Garantie und Gewährleistung

Garantie und Gewährleistung sind zwei Begriffe, die häufig verwechselt oder irrtümlich einander gleichgestellt werden.

Die gesetzliche Gewährleistung von zwei Jahren auf alle Neumöbel ist zwingend vorgeschrieben und regelt die Behandlung von wesentlichen Mängeln an Neumöbeln, die bei der Übergabe an den Kunden vorhanden waren, auch wenn sie erst später zutage treten. Dies bedeutet jedoch keine "Vollgarantie". Veränderungen, die durch Abnutzung oder Beanspruchung auftreten, sind keine Mängel.

Zu Gunsten des Kunden wird gesetzlich vermutet, dass ein in den ersten sechs Monaten auftretender Mangel bereits bei Übergabe vorhanden war, also auf jeden Fall vom Händler bzw.
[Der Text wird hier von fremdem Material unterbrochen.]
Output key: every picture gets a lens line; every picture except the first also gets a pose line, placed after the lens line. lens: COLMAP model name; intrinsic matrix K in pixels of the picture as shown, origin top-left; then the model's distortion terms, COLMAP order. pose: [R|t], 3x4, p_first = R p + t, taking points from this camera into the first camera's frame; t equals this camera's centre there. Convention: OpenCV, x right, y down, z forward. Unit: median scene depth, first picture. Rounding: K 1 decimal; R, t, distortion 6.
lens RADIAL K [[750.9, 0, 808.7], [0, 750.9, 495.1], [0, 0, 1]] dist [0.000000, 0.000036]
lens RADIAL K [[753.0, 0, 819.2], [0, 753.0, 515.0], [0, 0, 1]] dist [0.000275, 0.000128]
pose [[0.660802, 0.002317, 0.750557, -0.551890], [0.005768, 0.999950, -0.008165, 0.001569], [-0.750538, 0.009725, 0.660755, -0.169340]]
Hersteller zu vertreten ist.

In der anschließenden 18 Monate langen sogenannten "Verjährungsfrist" besteht ein Anspruch auf Beseitigung von Mängeln, die nachweislich bereits bei Übergabe der Möbel vorgelegen haben. Ist der Verkäufer nicht kulant, muss der Käufer erst selbst (in der Regel durch ein Gutachten) nachweisen, dass der Fehler bereits von Anfang an vorgelegen hat. Viele Verkäufer von Billigmöbeln rechnen damit, dass die meisten Kunden die Kosten für ein teures Gutachten scheuen und versuchen auf diese Weise, sich einer Reklamation nach Ablauf der ersten sechs Monate zu entziehen. Seriöse Fachgeschäfte werden jedoch nicht mit solchen rechtlichen Spitzfindigkeiten argumentieren und sich auf jeden Fall kulant zeigen.
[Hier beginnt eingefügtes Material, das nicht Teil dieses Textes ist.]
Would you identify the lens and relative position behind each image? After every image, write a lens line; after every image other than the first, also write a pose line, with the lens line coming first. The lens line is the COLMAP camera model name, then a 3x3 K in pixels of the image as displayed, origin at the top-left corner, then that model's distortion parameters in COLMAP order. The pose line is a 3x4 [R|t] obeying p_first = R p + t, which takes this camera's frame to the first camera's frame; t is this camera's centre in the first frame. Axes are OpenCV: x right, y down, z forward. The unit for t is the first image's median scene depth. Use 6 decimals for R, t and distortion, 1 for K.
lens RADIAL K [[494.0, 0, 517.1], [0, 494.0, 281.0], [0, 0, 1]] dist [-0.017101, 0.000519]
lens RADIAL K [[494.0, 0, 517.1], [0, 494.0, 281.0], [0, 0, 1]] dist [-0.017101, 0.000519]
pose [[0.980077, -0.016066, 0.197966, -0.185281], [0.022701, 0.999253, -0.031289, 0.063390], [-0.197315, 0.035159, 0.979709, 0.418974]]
Gewährleistung ist keine Garantie für den Erhalt des Neuzustands. Bereits nach kurzem Nutzungszeitraum können bei Polstermöbeln deutliche optische Veränderungen in Form von Wellen-, Mulden- oder Faltenbildung auftreten. Dieser als Einfedern bezeichnete gebrauchsbedingte Vorgang, den alle modernen Polstermöbel durchlaufen, ist warentypisch und stellt keinen Mangel dar.
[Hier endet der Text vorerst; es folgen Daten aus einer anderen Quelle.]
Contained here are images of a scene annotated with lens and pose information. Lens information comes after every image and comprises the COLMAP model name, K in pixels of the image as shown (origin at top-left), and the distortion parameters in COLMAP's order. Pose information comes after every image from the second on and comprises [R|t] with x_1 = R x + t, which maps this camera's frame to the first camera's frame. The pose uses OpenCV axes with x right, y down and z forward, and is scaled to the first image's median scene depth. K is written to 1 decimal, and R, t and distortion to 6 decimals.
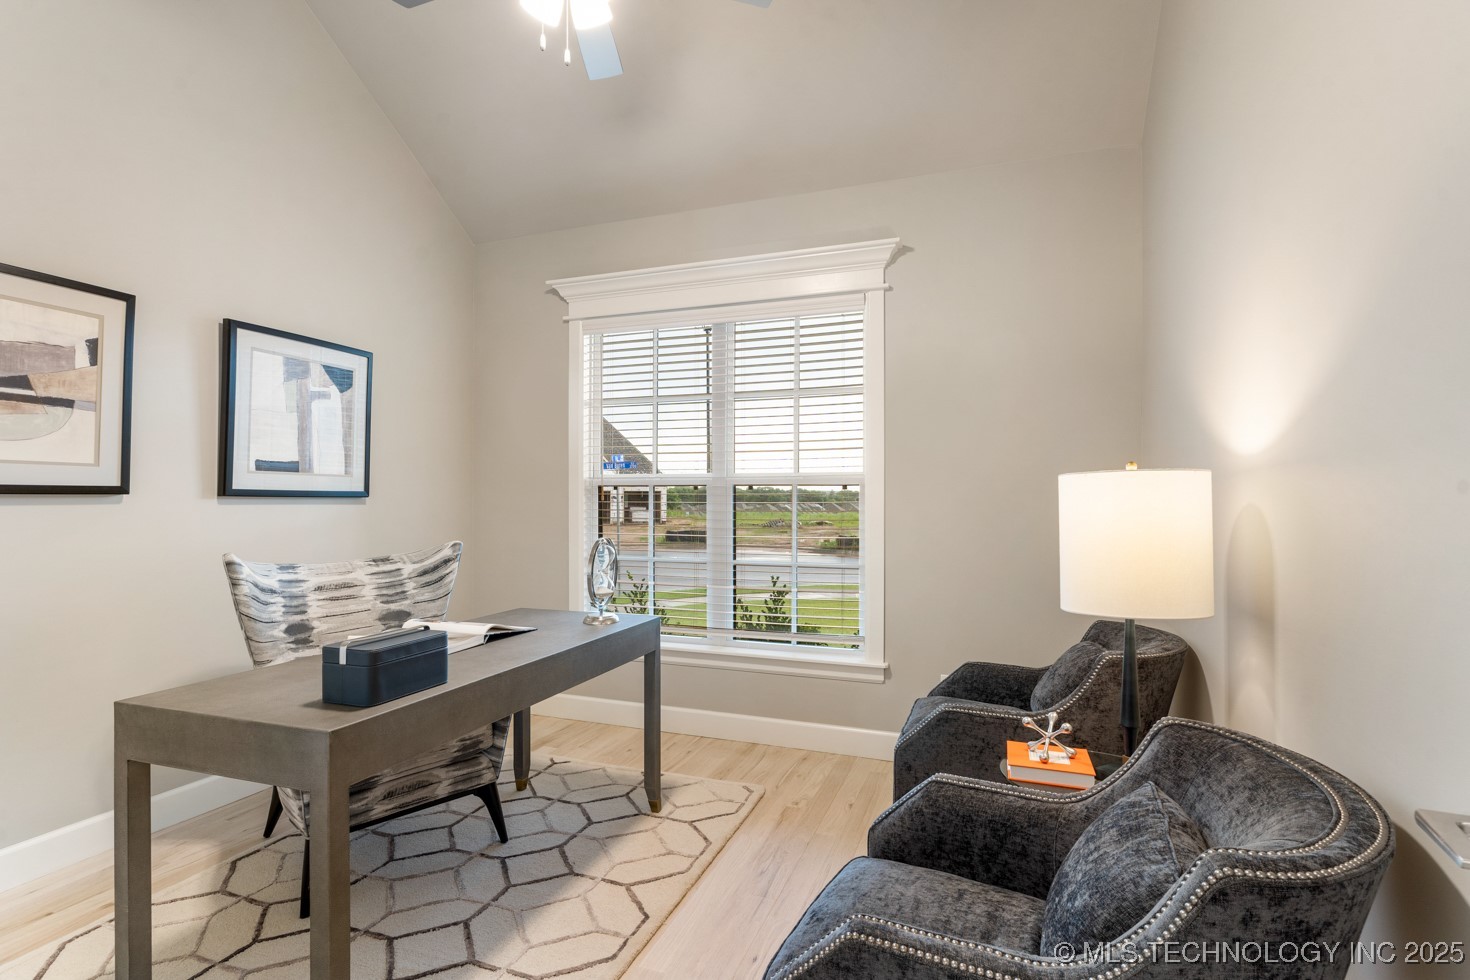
lens RADIAL K [[721.4, 0, 734.6], [0, 721.4, 491.5], [0, 0, 1]] dist [0.006054, 0.000619]
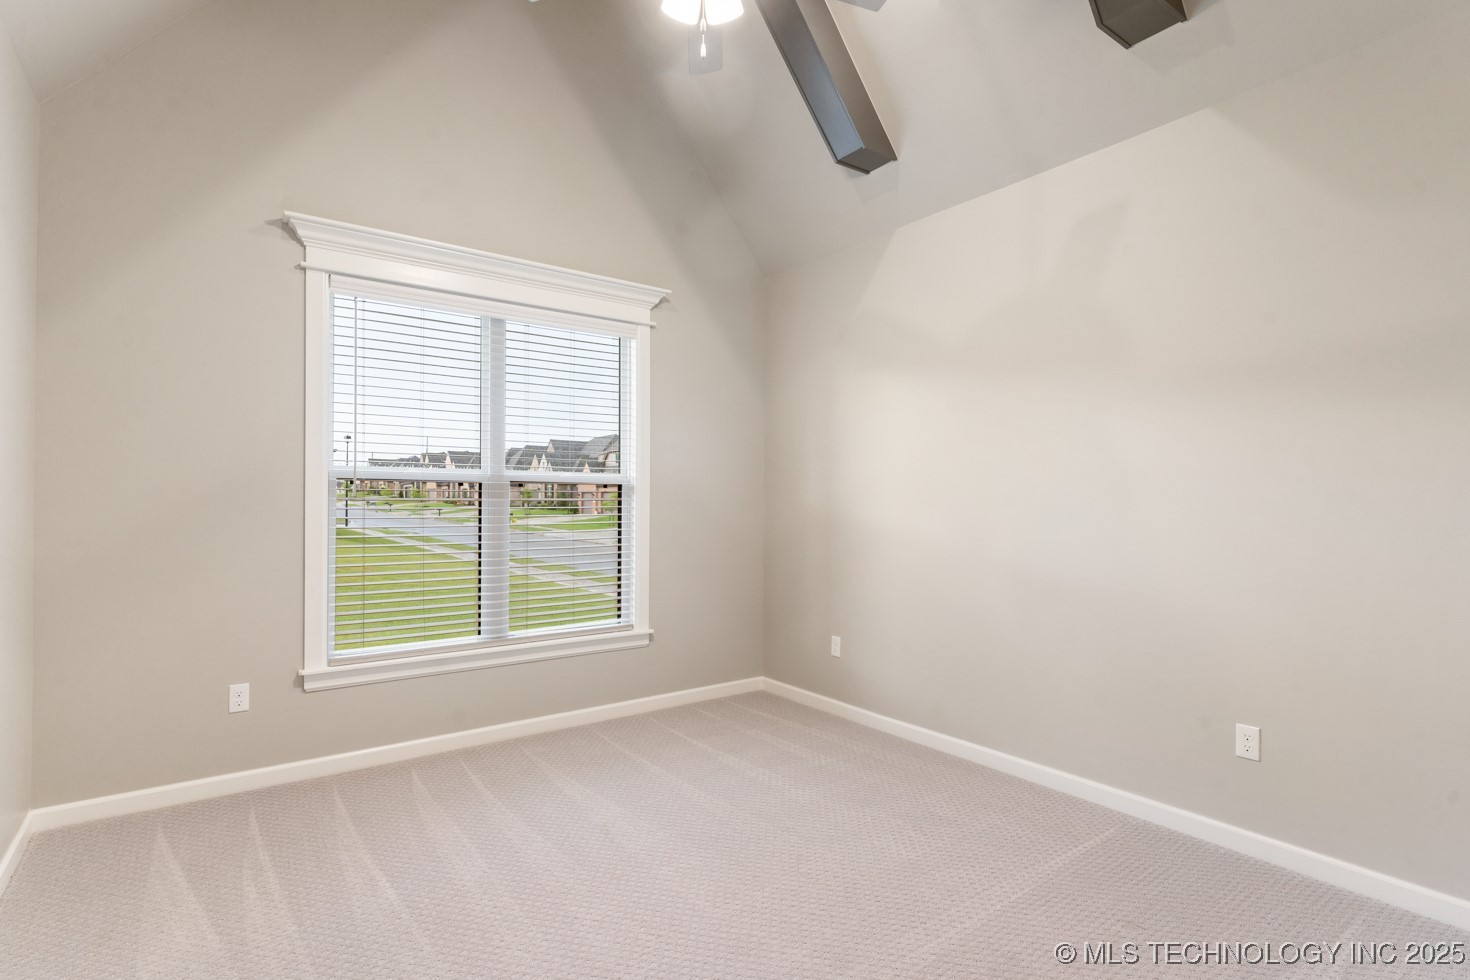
lens RADIAL K [[721.4, 0, 738.5], [0, 721.4, 500.6], [0, 0, 1]] dist [0.006054, 0.000619]
pose [[0.553869, 0.000220, 0.832604, -0.729809], [-0.015968, 0.999819, 0.010358, 0.001156], [-0.832451, -0.019032, 0.553772, 0.189931]]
Bei einer Garantie handelt es sich um eine über die Gewährleistung hinausgehende, zusätzliche und freiwillige Leistung einzelner Hersteller oder Händler, bei der eine bestimmte Eigenschaft über einen verlängerten Zeitraum zugesagt wird. Da der Garantiegeber jedoch den Umfang und die Befristung selbst festlegen kann, sollten Sie genau prüfen, was überhaupt garantiert wird. Eine Garantie beispielsweise auf einen Federkern ist von zweifelhaften Wert, wenn Sie dabei die ganzen Transportkosten selbst zahlen müssen. Häufig werden Garantiezusagen durch so viele Bestimmungen eingeschränkt, dass sie letztendlich wertlos sind.